Fantascienza. Ma la guerra che insanguina oggi l’Ucraina è invece, purtroppo, una realtà. Partita la Russia con un potenziale militare molto maggiore e con una popolazione che è il quadruplo, con Putin che utilizza una tattica da Grande Guerra di masse umane all’attacco per rosicchiare strisce di terra, con i problemi di approvvigionamento di cui i voltafaccia di Trump non sono stati che l’aspetto più clamoroso, il paese sta sviluppando a tappe forzate una industria bellica in grado di sostenere la sfida. “Ciò di cui abbiamo bisogno è una maggiore capacità di riportare la guerra sul suolo russo, dove ha avuto origine”, ha dichiarato Zelensky nel suo videomessaggio del 16 luglio. “Dobbiamo raggiungere il 50 per cento della produzione di armi in Ucraina entro i primi sei mesi del mandato del nuovo governo, espandendo la nostra produzione nazionale”. Per questo le forze armate di Kyiv stanno cercando di trasformare la linea del fronte in quella che i suoi stessi soldati chiamano una “kill zone”: un corridoio largo circa 20 chilometri dove droni da ricognizione, attacco e intercettazione operano.

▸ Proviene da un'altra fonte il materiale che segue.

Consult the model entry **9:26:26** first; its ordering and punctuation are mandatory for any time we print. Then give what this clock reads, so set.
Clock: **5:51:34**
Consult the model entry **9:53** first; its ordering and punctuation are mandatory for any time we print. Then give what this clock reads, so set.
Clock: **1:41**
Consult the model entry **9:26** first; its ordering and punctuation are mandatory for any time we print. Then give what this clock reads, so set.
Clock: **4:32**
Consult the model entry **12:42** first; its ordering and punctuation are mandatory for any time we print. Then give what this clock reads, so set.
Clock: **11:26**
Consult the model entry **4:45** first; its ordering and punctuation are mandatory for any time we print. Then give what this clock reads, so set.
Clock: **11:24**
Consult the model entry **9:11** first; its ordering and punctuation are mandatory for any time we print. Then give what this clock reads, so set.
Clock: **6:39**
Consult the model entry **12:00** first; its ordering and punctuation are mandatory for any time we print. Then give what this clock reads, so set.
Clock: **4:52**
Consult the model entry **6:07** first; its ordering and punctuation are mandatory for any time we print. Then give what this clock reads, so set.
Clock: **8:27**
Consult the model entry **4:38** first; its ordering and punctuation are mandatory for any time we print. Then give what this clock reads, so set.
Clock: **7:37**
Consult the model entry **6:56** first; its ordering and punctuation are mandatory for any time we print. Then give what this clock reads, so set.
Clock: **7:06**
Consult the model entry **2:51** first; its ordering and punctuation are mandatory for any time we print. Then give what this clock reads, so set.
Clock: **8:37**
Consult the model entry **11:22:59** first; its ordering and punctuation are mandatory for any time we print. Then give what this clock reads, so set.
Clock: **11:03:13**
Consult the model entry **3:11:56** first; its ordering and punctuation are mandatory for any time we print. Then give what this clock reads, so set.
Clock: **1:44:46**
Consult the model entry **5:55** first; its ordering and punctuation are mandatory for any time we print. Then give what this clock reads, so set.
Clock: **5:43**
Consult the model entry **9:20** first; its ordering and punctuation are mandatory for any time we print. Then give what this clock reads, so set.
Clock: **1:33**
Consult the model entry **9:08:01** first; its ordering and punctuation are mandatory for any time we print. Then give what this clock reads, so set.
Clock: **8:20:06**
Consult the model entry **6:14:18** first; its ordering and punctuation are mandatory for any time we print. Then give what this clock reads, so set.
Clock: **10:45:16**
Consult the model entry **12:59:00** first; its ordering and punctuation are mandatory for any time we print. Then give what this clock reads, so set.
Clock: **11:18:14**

In Cina l’esercito ha iniziato a testare robot in grado di agire autonomamente in situazioni di combattimento. L’AI combinata con piattaforme mobili

Di fronte a questa costante minaccia aerea, le forze russe hanno optato per attacchi in piccoli gruppi di cinque o sei soldati, a bordo di motociclette o quad, nel tentativo di attirare il fuoco nemico e individuare le posizioni difensive ucraine, per poi colpirle a loro volta con droni. Curiosa combinazione tra Cadorna e Terminator. Le statistiche interne mostrano che nel 2024 il 69 per cento delle offensive contro le truppe russe e il 75 per cento degli attacchi a veicoli e attrezzature sono stati effettuati da droni. E ora, appunto, insieme ai droni, arrivano anche i robot veri e propri. Un altro video diffuso dall’intelligence militare di Kyiv mostra un veicolo delle dimensioni di un quad che si muove silenziosamente lungo una strada fangosa a Sumy. Sotto la pioggia, il robot si ferma, alza la canna di una mitragliatrice da 7,62 mm e spara contro una posizione russa, distruggendo tutto ciò che incontra sul suo cammino. Battezzato Liut, “Furia”, il veicolo è il primo sistema terrestre senza pilota prodotto in serie dall’industria ucraina a dimostrare la sua efficacia in combattimento. In pratica si avvicina, identifica il contorno del parapetto russo utilizzando telecamere termiche e apre il fuoco. finché la trincea non si svuota. Secondo la Direzione dell’Intelligence, il sistema “distrugge gli occupanti russi con un fuoco denso” e consente all’avanzata di proseguire senza perdite, in modo da “sostituire i soldati nei settori più pericolosi”.

Ma anche l’esercito russo sta sperimentando robot terrestri, ed è in Cina che l’Esercito Popolare di Liberazione ha iniziato a testare robot umanoidi militarizzati in grado di agire autonomamente in situazioni di combattimento. Il progetto combina l’intelligenza artificiale con piattaforme robotiche altamente mobili che imitano la forma e le funzioni umane. Secondo un rapporto pubblicato sul Pla Daily, il quotidiano ufficiale delle forze armate cinesi, questi dispositivi potrebbero diventare elementi chiave nei conflitti futuri, sostituendo parzialmente i soldati umani in prima linea. Tuttavia, lo stesso documento avverte poi che il loro utilizzo potrebbe portare a “uccisioni indiscriminate e morti accidentali” a causa della mancanza di giudizio morale nel processo decisionale.

Insomma, si torna al dilemma: Asimov o Terminator?